Wie ein Blatt Papier von der Seite, fühlte es sich an. Gefaltet oder was auch immer, zwischen meine Rippen geschoben. Da in Schwebe gehalten. Von Flüssigkeit oder Angst. Von draussen schießt Sonnenlicht durch Baumkronen. »Wartet ab, gleich wird das richtig krass, wenn die Sonne da hinten rum kommt, hier ist dann alles golden.« Wie ein gerafftes Tuch fühlte es sich an. Oder ein ganz dünnes Vlies, das in Wasser schwimmt. Ein gestrichenes Segel oder was?, was meinte das Gefühl damit?, die kryptische Sau. Jetzt ist es weg. Ich kann nicht sprechen. Aber das Bild kann ich noch sehen. Und ich sehe auch: Laub das nie mehr fallen sollte, davor die Jungens in den Küchen-Fenstern sitzend, mit Filtern im Mundwinkel und Blättchen in den Fingern.
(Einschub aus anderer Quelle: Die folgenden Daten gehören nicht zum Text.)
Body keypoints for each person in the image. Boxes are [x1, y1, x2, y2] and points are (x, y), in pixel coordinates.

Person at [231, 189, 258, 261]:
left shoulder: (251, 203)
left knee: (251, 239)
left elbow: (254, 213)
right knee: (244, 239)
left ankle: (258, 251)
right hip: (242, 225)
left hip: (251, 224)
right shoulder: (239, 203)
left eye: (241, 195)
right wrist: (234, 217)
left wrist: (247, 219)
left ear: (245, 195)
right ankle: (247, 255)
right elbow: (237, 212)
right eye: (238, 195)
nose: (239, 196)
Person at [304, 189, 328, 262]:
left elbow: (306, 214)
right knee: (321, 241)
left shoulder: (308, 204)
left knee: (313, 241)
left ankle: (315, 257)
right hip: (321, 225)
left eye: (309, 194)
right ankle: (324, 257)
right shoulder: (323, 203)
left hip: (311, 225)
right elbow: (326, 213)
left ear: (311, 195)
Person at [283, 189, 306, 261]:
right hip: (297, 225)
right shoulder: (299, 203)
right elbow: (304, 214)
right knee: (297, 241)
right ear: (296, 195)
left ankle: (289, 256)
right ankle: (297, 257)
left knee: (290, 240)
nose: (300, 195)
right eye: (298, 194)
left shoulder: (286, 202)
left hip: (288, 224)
Tassen und Gläser auf dem Tisch. Schnee hinter den Klümpchen der Rauhfaser-Tapete. Explosionen unter der Kaffesahne. Endzeitwolken aus Rahm. »Milch die sich mit Blut vermischt, sieht voll schön aus. Hab ich im Netz gesehen. Ich schick dir den Link.« Ach- gib mir lieber ein Herz oder seine metaphysische Entsprechung, damit sich meins ein bisschen ausruhen kann.
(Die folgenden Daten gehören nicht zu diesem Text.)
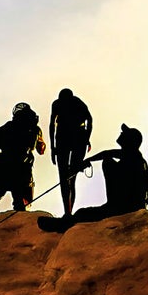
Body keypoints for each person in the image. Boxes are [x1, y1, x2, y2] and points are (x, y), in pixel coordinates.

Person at [39, 125, 148, 233]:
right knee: (82, 212)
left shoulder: (132, 161)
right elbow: (107, 153)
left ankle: (63, 225)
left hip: (123, 209)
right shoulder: (134, 157)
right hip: (126, 206)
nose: (121, 134)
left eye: (124, 134)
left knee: (83, 213)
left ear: (129, 141)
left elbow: (109, 158)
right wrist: (88, 161)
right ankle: (65, 222)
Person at [0, 102, 46, 215]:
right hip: (23, 170)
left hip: (4, 169)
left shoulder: (4, 129)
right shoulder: (35, 129)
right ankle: (20, 227)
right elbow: (41, 150)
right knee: (21, 205)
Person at [48, 87, 92, 216]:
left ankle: (68, 212)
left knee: (70, 176)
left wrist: (86, 138)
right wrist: (52, 148)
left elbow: (90, 120)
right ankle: (67, 212)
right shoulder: (57, 104)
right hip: (65, 139)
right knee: (65, 177)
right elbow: (52, 125)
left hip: (76, 138)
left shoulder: (77, 103)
Traumhaft, das geklaute Rad. Einfach spitze. Ich komme Mittags bis zum Park damit. Liege im Rasen und sehe jungen Paaren beim Fangspiel zu. Der Ball findet ab und an schöne Parabeln zum Rasen hin, der frisch gemäht ist. Als ich aufstehe, bin ich von oben bis unten beklebt mit Grashalmen. Druck-Spuren auf den Unterarmen, die aussehen wie die Aussenseite von Vogel-Nestern. Ich glaube heute an die Schwerkraft und dass Zusatzstoffe in der Nahrung gar nicht so schlimm sind, und die große Liebe. Ich glaube an die sozialwirkenden Kräfte von Drogen, bei gleichzeitig destabilisierender Wirkung auf Gruppen. Ich zweifel heute an gar nichts und summe abwechselnd die Hookline von »The Panic« und dann wieder Friede auf Erden und den Menschen ein Wohlgefallen. Ich kann für Minuten nur »Parabel« denken, und an seltsam geformte Lineale. Ich friere fürchterlich im Supermarkt, wegen der offenen Kühlung. Stehe mit um den Körper gelegten Armen im Kassenbereich, Blick auf die News auf den Info-Screens. Überlege beim Bäcker nach Gottes-Teilchen zu fragen. »Hören sie, ich mache niemanden einen Vorwurf, wir sind alle auf lebenslang unschuldig. Auf ewig unschuldig. Diese Unschuld sitzen wir hier ab.« 

Gerade finde ich kein akzeptables Laken mehr und flippe darüber total aus. Habe nur noch ein rotes im Schrank. Es kommt nicht in Frage. Ich bin sicher auf einem roten erst recht nicht einschlafen zu können. Dafür schere ich mich weniger um das Blut an den Beinen und Bettüchern, die auf dem Boden liegen. Selber ekelhaft. Ich sagte weniger, und nicht gar nicht. Ich flipp aus, wo ist das blaue Laken? Es war The Panic von den Smith’s. Aber nur die Hook-Line. Die halbe Nacht ging das. Hatte ich noch nie. Dann fielen nebenan Fotos von der Wand, ich hab gehört wie sie an der Wand runtergeschlittert sind. Doch. Doch. Warte mal grad – keiner da, geil! Und du? Jolle? Fabi, heute Abend? Nein, ich geh früh schlafen. Ja. Es kann ja – Stimmt, hhhm. Das wüsste ich auch gerne. Wann hast du den Termin nochmal? Glaubst du? Nein, du machst das schon. Und nicht immer dieses Hängen lassen und dann wieder hoffen. Im Zeitraffer sähe das aus wie ein bedächtiges Nicken. Es kann ja keiner was dafür, dass die Welt so... crazycool ist. Crazycool zusammengeschrieben. Hahaha. Du machst das schon.